15. The fiber optic inspection wand of claim 1, claim 2, claim 7 or claim 9 wherein:

said fiber optic conduit includes a clad polymeric core comprising a light transmitting polymeric core sheathed by a cladding;

said fiber optic conduit includes a first surface extending circumferentially along the length of said clad polymeric core;

at least one cavity formed in said first surface extending through the cladding and into the polymeric core adapted to project outwardly light transmitted through the interior of the clad core; and

a light transmitting plastic jacket sheathing said clad polymeric core.

16. The fiber optic inspection wand of claim 1, claim 2, claim 7 or claim 9 wherein:

said fiber optic conduit includes a clad polymeric core comprising a light transmitting polymeric core sheathed by a cladding;

said clad polymeric core includes a first surface extending circumferentially along the length of said clad polymeric core;

at least one cavity extending from said first surface into the polymeric core adapted to project outwardly light transmitted through the interior of the clad core.

17. The fiber optic inspection wand of claim 1, claim 2, claim 7 or claim 9 wherein:

said fiber optic conduit includes a clad polymeric core comprising a light transmitting polymeric core sheathed by a cladding;

said clad polymeric core includes a first surface extending circumferentially along the length of said clad polymeric core;

at least one cavity extending from said first surface into the polymeric core adapted to project outwardly light transmitted through the interior of the clad core; and

a light transmitting plastic jacket sheathing said clad polymeric core.

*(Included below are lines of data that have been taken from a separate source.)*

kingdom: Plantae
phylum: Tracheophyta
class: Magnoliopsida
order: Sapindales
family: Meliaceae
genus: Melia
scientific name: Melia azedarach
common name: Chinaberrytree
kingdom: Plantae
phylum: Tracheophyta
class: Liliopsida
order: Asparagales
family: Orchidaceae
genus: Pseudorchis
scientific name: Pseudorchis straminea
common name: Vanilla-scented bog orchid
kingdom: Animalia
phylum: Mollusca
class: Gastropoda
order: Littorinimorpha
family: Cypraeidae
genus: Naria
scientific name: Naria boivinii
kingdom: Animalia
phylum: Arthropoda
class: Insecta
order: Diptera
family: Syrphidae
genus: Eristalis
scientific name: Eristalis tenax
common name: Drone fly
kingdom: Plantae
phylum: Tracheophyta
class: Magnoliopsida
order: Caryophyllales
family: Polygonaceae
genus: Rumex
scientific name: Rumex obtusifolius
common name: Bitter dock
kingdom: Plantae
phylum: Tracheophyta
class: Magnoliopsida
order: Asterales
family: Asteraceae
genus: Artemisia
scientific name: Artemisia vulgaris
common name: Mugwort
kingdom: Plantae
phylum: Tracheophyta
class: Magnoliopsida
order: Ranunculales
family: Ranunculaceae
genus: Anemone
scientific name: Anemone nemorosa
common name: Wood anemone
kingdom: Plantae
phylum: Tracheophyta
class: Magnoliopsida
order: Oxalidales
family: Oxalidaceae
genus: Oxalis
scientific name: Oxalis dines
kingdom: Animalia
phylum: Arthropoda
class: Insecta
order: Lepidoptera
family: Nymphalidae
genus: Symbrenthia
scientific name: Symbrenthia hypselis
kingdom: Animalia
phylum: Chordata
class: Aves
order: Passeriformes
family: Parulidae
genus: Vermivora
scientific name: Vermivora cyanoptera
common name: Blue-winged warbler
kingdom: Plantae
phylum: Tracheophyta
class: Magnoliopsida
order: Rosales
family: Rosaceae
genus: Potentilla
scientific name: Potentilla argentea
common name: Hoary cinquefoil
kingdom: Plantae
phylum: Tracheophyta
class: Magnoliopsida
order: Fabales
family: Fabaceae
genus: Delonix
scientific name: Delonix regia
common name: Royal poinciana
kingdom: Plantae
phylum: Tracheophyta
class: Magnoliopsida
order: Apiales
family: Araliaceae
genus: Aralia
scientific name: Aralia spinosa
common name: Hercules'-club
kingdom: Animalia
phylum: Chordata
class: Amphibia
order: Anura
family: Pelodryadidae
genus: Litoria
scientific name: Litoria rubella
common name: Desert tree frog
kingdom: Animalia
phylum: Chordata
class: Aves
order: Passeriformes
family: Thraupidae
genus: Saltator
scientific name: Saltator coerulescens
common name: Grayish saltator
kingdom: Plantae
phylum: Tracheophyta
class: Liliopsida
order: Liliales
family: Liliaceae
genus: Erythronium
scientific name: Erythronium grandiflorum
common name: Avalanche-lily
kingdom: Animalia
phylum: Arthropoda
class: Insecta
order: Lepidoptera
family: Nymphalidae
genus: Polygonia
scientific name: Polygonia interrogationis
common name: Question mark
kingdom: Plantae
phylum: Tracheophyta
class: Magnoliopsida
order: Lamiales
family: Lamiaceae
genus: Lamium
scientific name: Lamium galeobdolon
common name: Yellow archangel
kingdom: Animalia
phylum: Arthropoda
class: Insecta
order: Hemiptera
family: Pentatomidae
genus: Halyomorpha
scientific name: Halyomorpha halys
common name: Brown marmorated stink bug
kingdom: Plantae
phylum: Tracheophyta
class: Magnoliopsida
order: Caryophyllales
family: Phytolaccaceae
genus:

18. The fiber optic inspection wand of claim 1, claim 2, claim 7 or claim 9 wherein:

said fiber optic conduit is a flexible conduit including a clad light transmitting polymeric core sheathed by a light transmitting plastic jacket.

19. The fiber optic inspection wand of claim 7 or claim 9 wherein:

at least one lens is disposed within said coupling;

said at least one lens adapted to refract light emitted by the light source toward said conduit.

20. The fiber optic inspection wand of claim 7 or claim 9 wherein:

at least one mirror affixed to said conduit adapted to reflect transmitted light emitted by the light source into said conduit.

21. The fiber optic inspection wand of claim 7 or claim 9 wherein:

said fiber optic conduit includes a clad polymeric core comprising a light transmitting polymeric core sheathed by a cladding; and

at least one notch penetrating said cladding extending into the polymeric core.

22. The fiber optic inspection wand of claim 7 or claim 9 wherein:

said fiber optic conduit includes a clad polymeric core comprising a light transmitting polymeric core sheathed by a cladding;

at least one notch penetrating said cladding extending into the polymeric core; and

a liquid impervious light transmitting plastic jacket surrounding said clad polymeric core.

23. The fiber optic inspection wand of claim 7 or claim 9 wherein:

said fiber optic conduit includes a clad polymeric core comprising a light transmitting polymeric core sheathed by a cladding;

at least one groove penetrating said cladding extending into the polymeric core; and

a liquid impervious light transmitting plastic jacket surrounding said clad polymeric core.